Config

accel_path:
- Path to the accelerometer data file.
- Contains raw movement data (x, y, z axes) recorded by a device (e.g., smartwatch).
- Example: single_participant_positive_high.csv contains accelerometer data for a specific participant.
reports_path:
- Path to the self-reports data file.
- Includes participant-reported labels, such as emotional states (e.g., valence, arousal).
combined_data_path:
- Path to the combined data file.
- This file matches accelerometer data with self-reports, linking movements with emotions over a specific time window.
features_data_path:
- Path to the features data file.
- Contains pre-calculated features extracted from accelerometer data for analysis, so feature extraction can be skipped.
model_path:
- Path to a pre-trained machine learning model.
- Used for predicting emotional states based on accelerometer data (e.g., an XGBoost model trained to predict arousal).

label_columns:
- List of labels (columns) in the dataset that represent emotional states.
- Example: ["valence", "arousal"] specifies these two emotions as labels.
target_label:
- The label the model will predict.
- Only one label can be selected at a time (e.g., "arousal" for predicting arousal levels).

time_window:
- Defines the time range (in minutes) before and after a self-report to extract accelerometer data.
- Example: 2 means extract 2 minutes of data before and after each self-report.

window_length:
- Length of the time window (in seconds) used to segment accelerometer data for feature extraction.
- Example: 60 means divide the data into 1-minute windows.
window_step_size:
- Step size (in seconds) for moving the window forward.
- Smaller values overlap windows more, providing more data segments.
data_frequency:
- Sampling rate of the accelerometer data, in Hz.
- Example: 25 means the device records 25 data points per second.
selected_domains:
- Specifies which feature domains to extract.
- Options: "time_domain", "spatial", "frequency", "statistical", "wavelet".
- Example: ["time_domain", "frequency"] means only extract features from these two domains.

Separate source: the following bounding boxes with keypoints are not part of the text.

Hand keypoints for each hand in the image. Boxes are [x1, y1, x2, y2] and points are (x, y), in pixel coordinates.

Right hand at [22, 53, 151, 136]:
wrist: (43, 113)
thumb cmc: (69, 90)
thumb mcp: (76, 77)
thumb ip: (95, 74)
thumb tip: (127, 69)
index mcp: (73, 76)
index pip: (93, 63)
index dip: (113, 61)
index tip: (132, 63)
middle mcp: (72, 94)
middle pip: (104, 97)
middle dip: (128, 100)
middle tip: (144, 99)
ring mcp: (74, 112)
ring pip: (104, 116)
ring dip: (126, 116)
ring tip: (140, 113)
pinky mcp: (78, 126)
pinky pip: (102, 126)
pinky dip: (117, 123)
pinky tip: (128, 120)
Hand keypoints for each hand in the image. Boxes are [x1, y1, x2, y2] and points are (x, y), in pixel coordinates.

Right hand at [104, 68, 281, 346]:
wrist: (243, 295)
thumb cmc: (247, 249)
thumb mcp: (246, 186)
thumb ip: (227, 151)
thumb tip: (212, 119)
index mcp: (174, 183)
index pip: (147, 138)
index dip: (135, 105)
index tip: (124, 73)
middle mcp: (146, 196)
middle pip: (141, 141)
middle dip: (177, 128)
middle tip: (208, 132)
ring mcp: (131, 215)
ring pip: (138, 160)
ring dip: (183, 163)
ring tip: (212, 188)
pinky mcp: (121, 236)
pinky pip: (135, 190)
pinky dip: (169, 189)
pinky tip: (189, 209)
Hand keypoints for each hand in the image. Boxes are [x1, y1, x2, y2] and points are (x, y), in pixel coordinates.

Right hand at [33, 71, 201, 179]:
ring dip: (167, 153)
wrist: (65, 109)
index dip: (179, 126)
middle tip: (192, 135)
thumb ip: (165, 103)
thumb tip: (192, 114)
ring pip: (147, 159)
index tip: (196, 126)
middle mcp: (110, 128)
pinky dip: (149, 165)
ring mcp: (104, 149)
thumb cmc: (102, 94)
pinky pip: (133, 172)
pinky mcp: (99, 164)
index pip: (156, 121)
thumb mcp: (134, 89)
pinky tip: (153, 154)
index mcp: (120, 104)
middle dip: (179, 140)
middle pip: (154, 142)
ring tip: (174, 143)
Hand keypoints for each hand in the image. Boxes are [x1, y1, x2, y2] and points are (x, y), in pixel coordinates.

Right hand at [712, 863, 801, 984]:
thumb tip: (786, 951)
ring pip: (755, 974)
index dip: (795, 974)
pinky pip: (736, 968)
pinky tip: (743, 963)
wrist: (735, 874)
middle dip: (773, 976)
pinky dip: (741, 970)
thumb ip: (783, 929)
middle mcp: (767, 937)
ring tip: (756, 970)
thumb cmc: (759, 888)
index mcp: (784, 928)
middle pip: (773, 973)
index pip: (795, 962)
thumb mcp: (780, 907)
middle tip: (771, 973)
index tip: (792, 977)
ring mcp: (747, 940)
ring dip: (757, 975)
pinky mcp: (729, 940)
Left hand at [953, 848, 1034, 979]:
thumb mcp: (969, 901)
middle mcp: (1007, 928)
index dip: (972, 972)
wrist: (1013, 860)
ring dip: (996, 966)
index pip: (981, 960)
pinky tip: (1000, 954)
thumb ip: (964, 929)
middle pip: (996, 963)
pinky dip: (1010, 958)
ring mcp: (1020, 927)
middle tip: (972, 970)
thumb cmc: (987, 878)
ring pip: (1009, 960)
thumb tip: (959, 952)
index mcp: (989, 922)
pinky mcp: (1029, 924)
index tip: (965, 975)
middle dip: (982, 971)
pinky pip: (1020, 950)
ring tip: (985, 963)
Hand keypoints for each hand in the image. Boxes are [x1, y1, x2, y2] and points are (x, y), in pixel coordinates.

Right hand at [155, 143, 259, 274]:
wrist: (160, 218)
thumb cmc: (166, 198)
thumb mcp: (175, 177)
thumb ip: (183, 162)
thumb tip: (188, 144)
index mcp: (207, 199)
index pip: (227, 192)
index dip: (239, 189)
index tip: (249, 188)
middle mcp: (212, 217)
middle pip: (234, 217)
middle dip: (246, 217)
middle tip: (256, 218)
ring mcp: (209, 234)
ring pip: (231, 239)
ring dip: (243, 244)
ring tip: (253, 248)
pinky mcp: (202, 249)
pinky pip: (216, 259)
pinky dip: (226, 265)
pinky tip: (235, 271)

None extracts all domains.
include_magnitude:
- Whether to include magnitude-based features (combining x, y, z axes into one measurement).
- Example: True includes magnitude features.

cutoff_frequency:
- Frequency limit for the low-pass filter (in Hz).
- Removes high-frequency noise while keeping important movement data below this frequency.
order:
- Order of the low-pass filter, determining how sharply it removes unwanted frequencies.
- Example: 4 creates a smooth filter with a moderate cutoff.

scaler_type:
- Type of scaler used to standardize or normalize data.
- Options:
  - "standard": Centers the data to have a mean of 0 and a standard deviation of 1.
  - "minmax": Scales the data to a range of 0 to 1.
  - "none": No scaling applied.

apply_pca:
- Whether to apply Principal Component Analysis (PCA) to reduce the number of features.
- Example: False skips PCA.
pca_variance:
- The amount of variance to retain when applying PCA.
- Example: 0.95 keeps 95% of the information in the data.

classifier:
- The machine learning model to use for training.
- Options: "xgboost", "svm", "randomforest".
- Example: "xgboost" uses XGBoost for training.

n_splits:
- Number of folds for cross-validation.
- Example: 5 means split the data into 5 groups for evaluation.
n_iter:
- Number of iterations for hyperparameter tuning.
- Example: 30 tests 30 combinations of settings.
n_jobs:
- Number of CPU cores to use for parallel processing.
- Example: 1 uses all available cores.
n_points:
- Number of hyperparameter combinations to test in parallel.
- Example: 1 tests one combination at a time.
param_space:
- Custom hyperparameter space for the selected model.
- Example:
  - "learning_rate": (0.05, 0.2) specifies the range of learning rates to test for the XGBoost model.
  - Set to None to use default hyperparameters defined in the TrainModel class.